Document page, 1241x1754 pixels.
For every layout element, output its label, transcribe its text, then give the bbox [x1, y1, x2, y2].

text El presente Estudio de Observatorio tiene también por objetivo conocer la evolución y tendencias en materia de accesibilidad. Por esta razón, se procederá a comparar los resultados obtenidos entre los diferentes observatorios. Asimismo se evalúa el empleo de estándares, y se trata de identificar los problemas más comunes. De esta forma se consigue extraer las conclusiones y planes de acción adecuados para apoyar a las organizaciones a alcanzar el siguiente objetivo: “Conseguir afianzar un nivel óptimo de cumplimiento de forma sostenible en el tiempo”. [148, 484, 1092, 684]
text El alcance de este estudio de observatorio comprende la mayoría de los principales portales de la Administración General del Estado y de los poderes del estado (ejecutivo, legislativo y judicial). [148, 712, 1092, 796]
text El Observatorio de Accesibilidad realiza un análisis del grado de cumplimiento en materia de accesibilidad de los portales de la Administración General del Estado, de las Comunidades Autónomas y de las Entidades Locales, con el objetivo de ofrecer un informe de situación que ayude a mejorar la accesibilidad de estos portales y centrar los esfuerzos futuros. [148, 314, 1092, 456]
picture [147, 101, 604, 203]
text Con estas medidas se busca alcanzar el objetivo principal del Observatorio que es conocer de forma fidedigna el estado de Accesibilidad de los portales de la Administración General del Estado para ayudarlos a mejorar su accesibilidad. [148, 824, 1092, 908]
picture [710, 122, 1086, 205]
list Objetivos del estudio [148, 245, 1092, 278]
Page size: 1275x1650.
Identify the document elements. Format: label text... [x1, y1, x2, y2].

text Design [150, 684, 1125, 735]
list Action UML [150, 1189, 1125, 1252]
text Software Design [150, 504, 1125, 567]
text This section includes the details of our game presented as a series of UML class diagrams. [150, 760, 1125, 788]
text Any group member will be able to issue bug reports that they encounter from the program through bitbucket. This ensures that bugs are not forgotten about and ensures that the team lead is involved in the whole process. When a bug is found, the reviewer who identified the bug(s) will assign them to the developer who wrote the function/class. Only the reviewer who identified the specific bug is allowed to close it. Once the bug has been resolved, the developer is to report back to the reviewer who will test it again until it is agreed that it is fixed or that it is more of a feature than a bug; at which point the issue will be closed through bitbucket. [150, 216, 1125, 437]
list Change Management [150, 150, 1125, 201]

◆ **What you should do**:
Reproduce all of the data above word for word, line by line.

◆ **Written response**:
Document page, 1241x1754 pixels.
For every layout element, output its label, transcribe its text, then give the bbox [x1, y1, x2, y2].

text El presente Estudio de Observatorio tiene también por objetivo conocer la evolución y tendencias en materia de accesibilidad. Por esta razón, se procederá a comparar los resultados obtenidos entre los diferentes observatorios. Asimismo se evalúa el empleo de estándares, y se trata de identificar los problemas más comunes. De esta forma se consigue extraer las conclusiones y planes de acción adecuados para apoyar a las organizaciones a alcanzar el siguiente objetivo: “Conseguir afianzar un nivel óptimo de cumplimiento de forma sostenible en el tiempo”. [148, 484, 1092, 684]
text El alcance de este estudio de observatorio comprende la mayoría de los principales portales de la Administración General del Estado y de los poderes del estado (ejecutivo, legislativo y judicial). [148, 712, 1092, 796]
text El Observatorio de Accesibilidad realiza un análisis del grado de cumplimiento en materia de accesibilidad de los portales de la Administración General del Estado, de las Comunidades Autónomas y de las Entidades Locales, con el objetivo de ofrecer un informe de situación que ayude a mejorar la accesibilidad de estos portales y centrar los esfuerzos futuros. [148, 314, 1092, 456]
picture [147, 101, 604, 203]
text Con estas medidas se busca alcanzar el objetivo principal del Observatorio que es conocer de forma fidedigna el estado de Accesibilidad de los portales de la Administración General del Estado para ayudarlos a mejorar su accesibilidad. [148, 824, 1092, 908]
picture [710, 122, 1086, 205]
list Objetivos del estudio [148, 245, 1092, 278]
Page size: 1275x1650.
Identify the document elements. Format: label text... [x1, y1, x2, y2].

text Design [150, 684, 1125, 735]
list Action UML [150, 1189, 1125, 1252]
text Software Design [150, 504, 1125, 567]
text This section includes the details of our game presented as a series of UML class diagrams. [150, 760, 1125, 788]
text Any group member will be able to issue bug reports that they encounter from the program through bitbucket. This ensures that bugs are not forgotten about and ensures that the team lead is involved in the whole process. When a bug is found, the reviewer who identified the bug(s) will assign them to the developer who wrote the function/class. Only the reviewer who identified the specific bug is allowed to close it. Once the bug has been resolved, the developer is to report back to the reviewer who will test it again until it is agreed that it is fixed or that it is more of a feature than a bug; at which point the issue will be closed through bitbucket. [150, 216, 1125, 437]
list Change Management [150, 150, 1125, 201]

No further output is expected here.